I have these images flashing through my mind's eye now. And whether they manifest in poetry, theatre, or something more abstract and daring is yet to be known. But they have been cultivated these past few days watching art trespass through our rehearsal and take over a parking lot normally used for backstage exits and entrances. Sometimes we have to reinvent the stage, shift the proscenium arch, and maybe even burn down that fourth wall and consume it.

Irrevocable changes happen in parking lots where men wield blow torches and cook chicken in orange jumpsuits only once in a blue moon. I'm happy and grateful that the cosmos ventured into my orbit for once.

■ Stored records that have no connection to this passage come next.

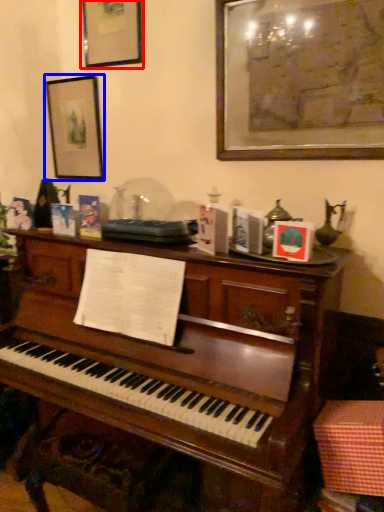
Question: Which object appears closest to the camera in this image, picture frame (highlighted by a red box) or picture frame (highlighted by a blue box)?

Choices:
 (A) picture frame
 (B) picture frame

Answer: (A)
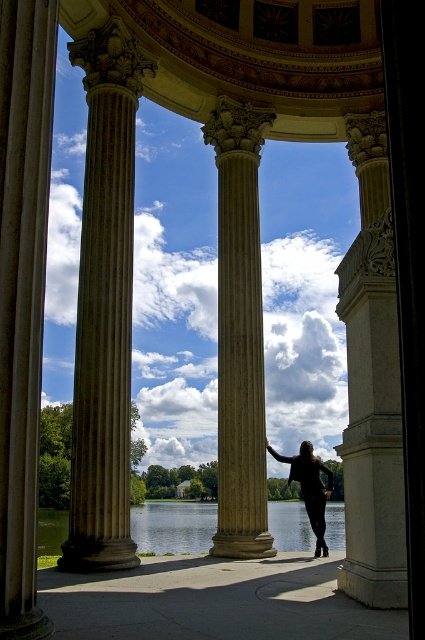
Question: Which point appears closest to the camera in this image?

Choices:
 (A) (246, 276)
 (B) (30, 337)

Answer: (B)

Question: Based on their relative distances, which object is nearer to the black matte dress at center?

Choices:
 (A) marble column at center
 (B) green water at center

Answer: (A)

Question: Which of the following is the closest to the observer?

Choices:
 (A) (x=325, y=515)
 (B) (x=231, y=340)
 (C) (x=87, y=474)

Answer: (C)

Question: Observing the image, what is the correct spatial positioning of white marble column at center in reference to green water at center?

Choices:
 (A) right
 (B) left

Answer: (A)

Question: Observing the image, what is the correct spatial positioning of polished stone column at left in reference to white marble column at center?

Choices:
 (A) right
 (B) left

Answer: (B)

Question: Does polished stone column at left lie in front of green water at center?

Choices:
 (A) no
 (B) yes

Answer: (B)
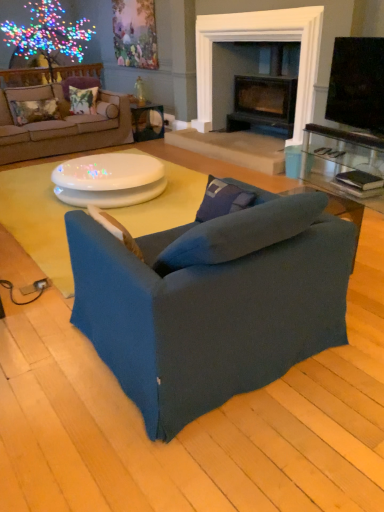
Question: Can you confirm if floral fabric pillow at upper left, arranged as the fourth pillow when ordered from the bottom, is shorter than black glossy tv at upper right?

Choices:
 (A) yes
 (B) no

Answer: (A)

Question: Considering the relative sizes of floral fabric pillow at upper left, arranged as the fourth pillow when ordered from the bottom, and black glossy tv at upper right in the image provided, is floral fabric pillow at upper left, arranged as the fourth pillow when ordered from the bottom, thinner than black glossy tv at upper right?

Choices:
 (A) yes
 (B) no

Answer: (B)

Question: Is floral fabric pillow at upper left, arranged as the fourth pillow when ordered from the bottom, looking in the opposite direction of black glossy tv at upper right?

Choices:
 (A) no
 (B) yes

Answer: (A)

Question: Considering the relative positions of floral fabric pillow at upper left, arranged as the fourth pillow when ordered from the bottom, and black glossy tv at upper right in the image provided, is floral fabric pillow at upper left, arranged as the fourth pillow when ordered from the bottom, to the right of black glossy tv at upper right from the viewer's perspective?

Choices:
 (A) yes
 (B) no

Answer: (B)

Question: Is floral fabric pillow at upper left, the first pillow viewed from the top, bigger than black glossy tv at upper right?

Choices:
 (A) yes
 (B) no

Answer: (B)

Question: Is black glossy tv at upper right surrounded by floral fabric pillow at upper left, which ranks as the third pillow in right-to-left order?

Choices:
 (A) yes
 (B) no

Answer: (B)

Question: Is matte white table at center, the 2th table positioned from the bottom, far from dark blue fabric studio couch at center, which appears as the first studio couch when viewed from the right?

Choices:
 (A) no
 (B) yes

Answer: (B)

Question: Is dark blue fabric studio couch at center, the 2th studio couch when ordered from left to right, at the back of matte white table at center, arranged as the second table when viewed from the front?

Choices:
 (A) yes
 (B) no

Answer: (B)

Question: From the image's perspective, is matte white table at center, arranged as the 1th table when viewed from the back, located beneath dark blue fabric studio couch at center, the 1th studio couch in the bottom-to-top sequence?

Choices:
 (A) no
 (B) yes

Answer: (A)

Question: Is matte white table at center, which ranks as the 1th table in top-to-bottom order, outside of dark blue fabric studio couch at center, which appears as the first studio couch when viewed from the right?

Choices:
 (A) no
 (B) yes

Answer: (B)

Question: Is matte white table at center, which ranks as the 1th table in top-to-bottom order, at the right side of dark blue fabric studio couch at center, the 1th studio couch in the bottom-to-top sequence?

Choices:
 (A) no
 (B) yes

Answer: (A)

Question: Is matte white table at center, arranged as the 1th table when viewed from the back, with dark blue fabric studio couch at center, which is the 2th studio couch from top to bottom?

Choices:
 (A) yes
 (B) no

Answer: (B)

Question: Are floral fabric pillow at upper left, placed as the first pillow when sorted from back to front, and dark blue fabric studio couch at center, the 1th studio couch in the bottom-to-top sequence, making contact?

Choices:
 (A) yes
 (B) no

Answer: (B)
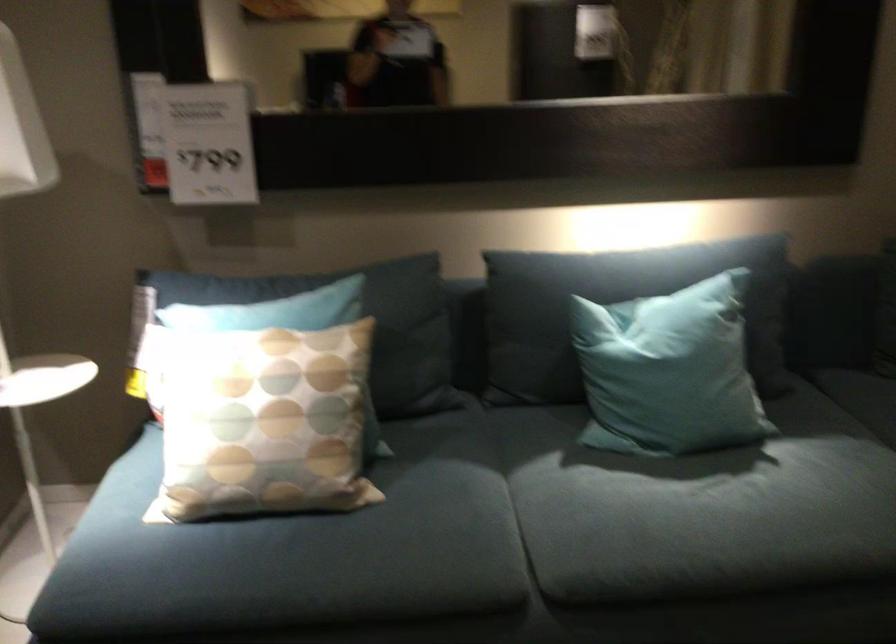
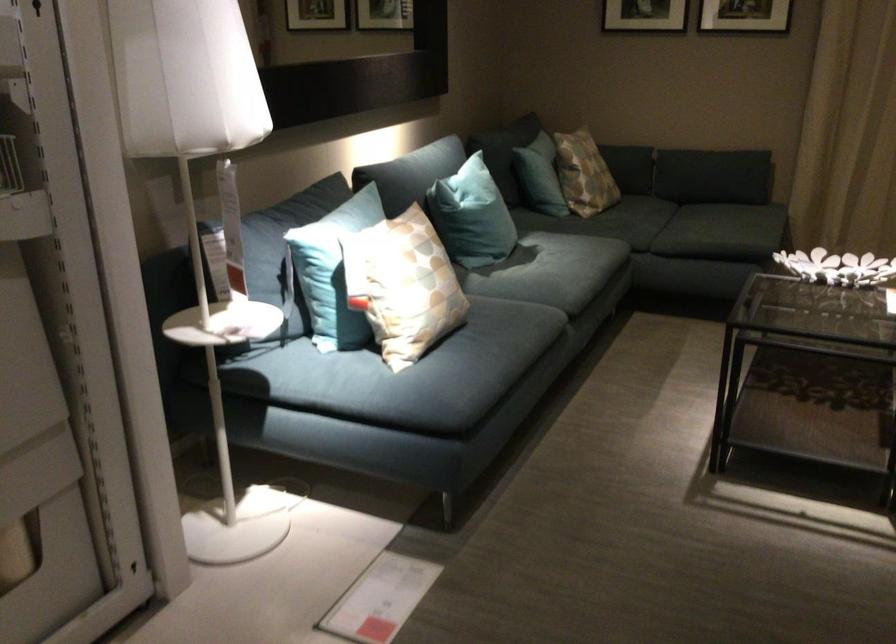
Find the pixel in the second image that matches (221,362) in the first image.

(332, 270)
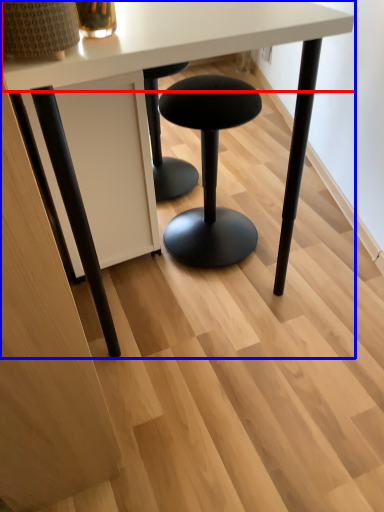
Question: Among these objects, which one is farthest to the camera, round table (highlighted by a red box) or table (highlighted by a blue box)?

Choices:
 (A) round table
 (B) table

Answer: (B)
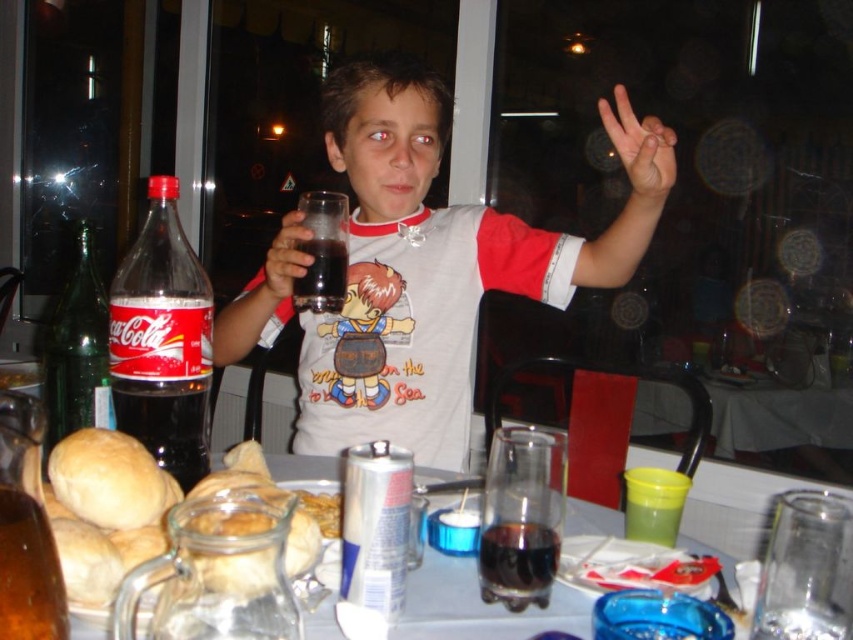
Consider the image. Is golden bread rolls at lower left above matte skin hand at upper right?

No.

Is golden bread rolls at lower left positioned before matte skin hand at upper right?

Yes, it is in front of matte skin hand at upper right.

Looking at this image, who is more distant from viewer, (291, 570) or (657, 193)?

Positioned behind is point (657, 193).

At what (x,y) coordinates should I click in order to perform the action: click on golden bread rolls at lower left. Please return your answer as a coordinate pair (x, y). Looking at the image, I should click on (120, 504).

This screenshot has width=853, height=640. I want to click on matte black glass at center, so click(425, 269).

Is matte black glass at center to the left of golden bread rolls at lower left from the viewer's perspective?

No, matte black glass at center is not to the left of golden bread rolls at lower left.

Who is more forward, (425, 396) or (125, 506)?

Point (125, 506) is more forward.

The image size is (853, 640). I want to click on matte black glass at center, so click(x=425, y=269).

Based on the photo, does green glass bottle at left appear on the left side of matte skin hand at upper right?

Indeed, green glass bottle at left is positioned on the left side of matte skin hand at upper right.

How distant is green glass bottle at left from matte skin hand at upper right?

The distance of green glass bottle at left from matte skin hand at upper right is 25.59 inches.

I want to click on green glass bottle at left, so click(x=77, y=349).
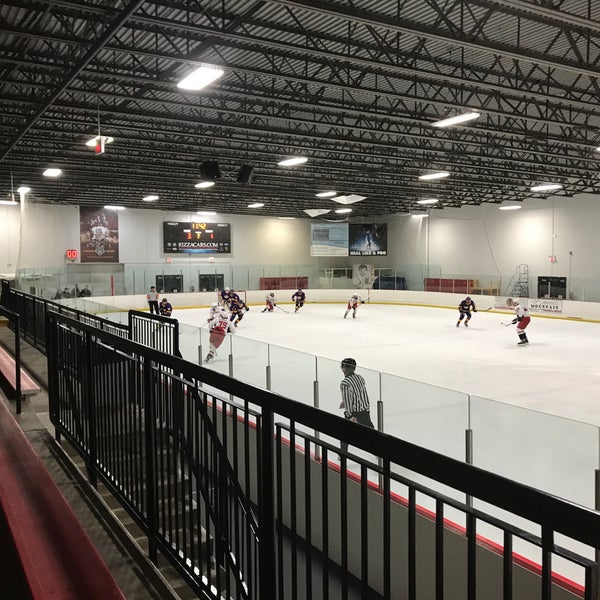
At what (x,y) coordinates should I click in order to perform the action: click on bench. Please return your answer as a coordinate pair (x, y). Looking at the image, I should click on (25, 385), (69, 552).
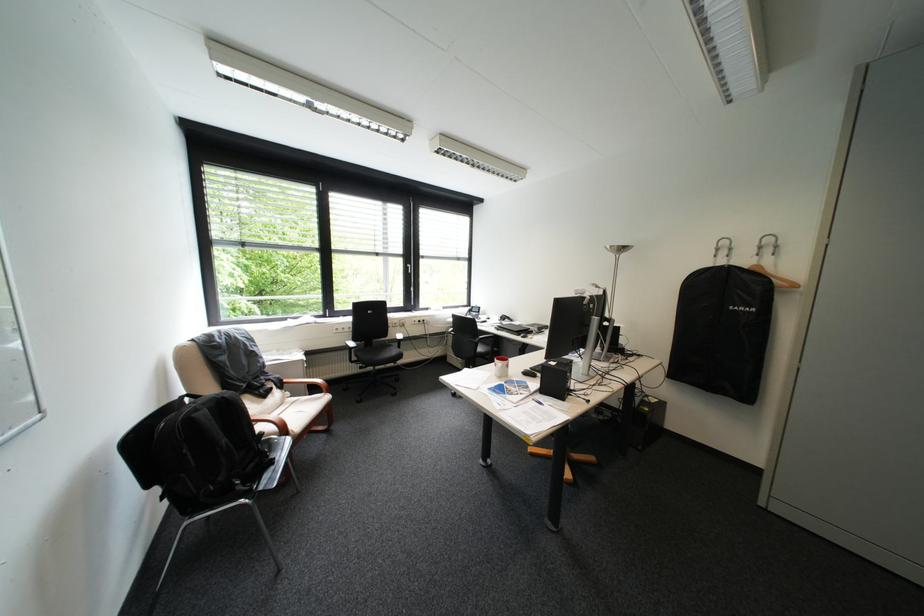
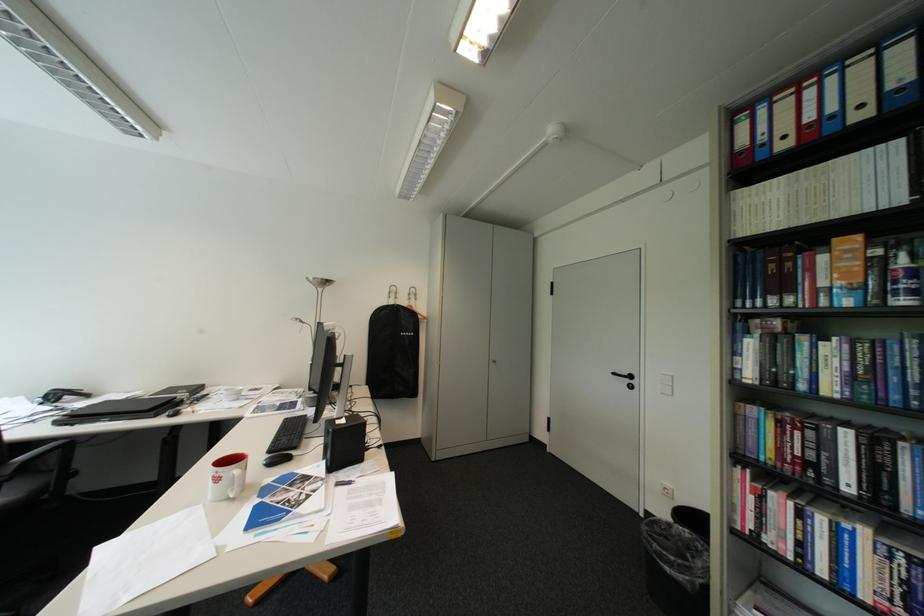
Locate, in the second image, the point that corresponds to (535,371) in the first image.

(276, 463)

Sometimes you are going through your life and someone trespasses, or so it seems at first, right through your rehearsal. I only know him from his hat, a few exchanged glances, and one shy hello. And I've realized he didn't trespass our rehearsal, he became part of my rehearsal as an artist and a person. And that is an irrevocable change I needed. Oh...and he really was that sexy. That kind of matters too.Isn't it strange what a random glance, a person's aura, the inexplicable attraction you feel towards them, and a little blow torch and fire can inspire? I'm sure he wouldn't remember me or feel the same as me and I don't know where he is, but I thank him. I'll take a sexy chicken-cooking muse like him any day!

**Said blow torch chicken artist has read this blog and responded that he was thankful that his art inspired and that he was always worried that he "did it for only himself and not others."